When Eileen’s troop began to mentor the girls in a younger troop, she remembers learning leadership fundamentals. She says the experience taught her that leadership is about maintaining personal accountability, listening, and collaborating to come up with creative ways to do things.

What advice would she give today’s Girl Scouts?
“In a world that says you can’t, always strive to prove that you can. In a world that says you must fit in, dare to stand out.”

Raytheon Company, with 2018 sales of $27 billion and 67,000 employees, is a technology and innovation leader specializing in defense, civil government and cybersecurity solutions. With a history of innovation spanning 97 years, Raytheon provides state-of-the-art electronics, mission systems integration, C5I™ products and services, sensing, effects, and mission support for customers in more than 80 countries.

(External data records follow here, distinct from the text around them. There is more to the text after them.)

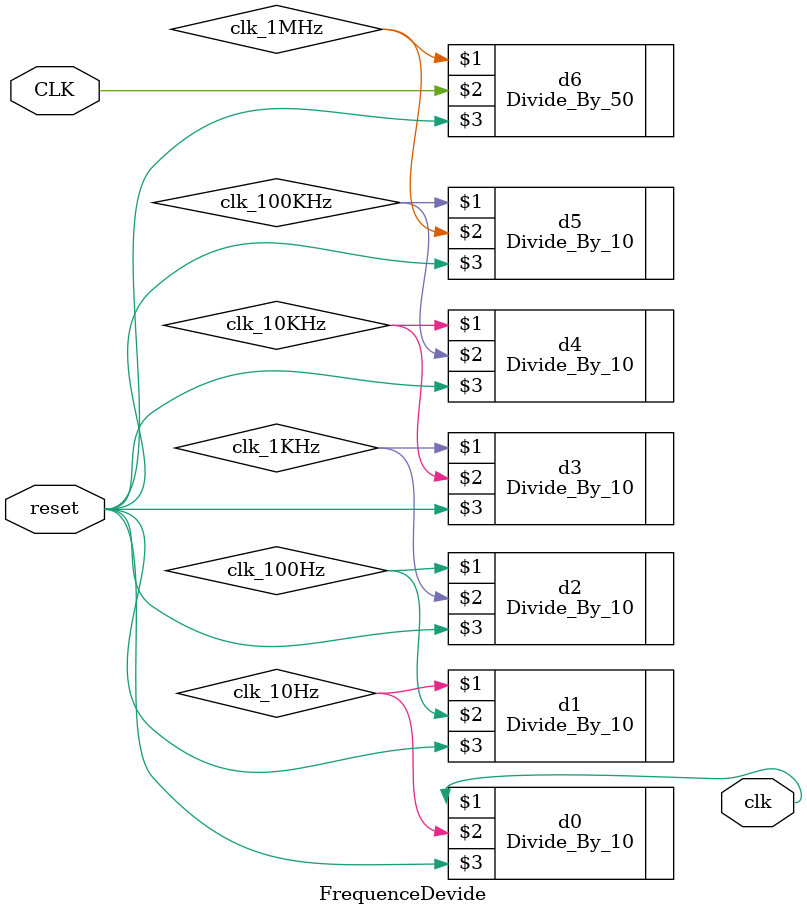
<source format=v>
module FrequenceDevide(CLK, reset, clk);
input CLK, reset;
output clk;

wire clk_1MHz, clk_100KHz, clk_10KHz, clk_1KHz, clk_100Hz, clk_10Hz;
     Divide_By_50 d6 (clk_1MHz, CLK, reset);
     Divide_By_10 d5 (clk_100KHz, clk_1MHz, reset);
     Divide_By_10 d4 (clk_10KHz, clk_100KHz, reset);
     Divide_By_10 d3 (clk_1KHz, clk_10KHz, reset);
     Divide_By_10 d2 (clk_100Hz, clk_1KHz, reset);
     Divide_By_10 d1 (clk_10Hz, clk_100Hz, reset);
     Divide_By_10 d0 (clk, clk_10Hz, reset);
endmodule

</source>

Through a multiyear commitment from Raytheon, GSUSA launched its first national computer science program for middle and high school girls this year, and in the coming year, GSUSA will pilot its first-ever national Cyber Challenge for middle school and high school girls. These initiatives have the potential to reach nearly half a million girls in grades 6–12, many of them from military families, and they aim to prepare more girls to pursue computer science careers, including in cybersecurity, robotics, data science, and artificial intelligence.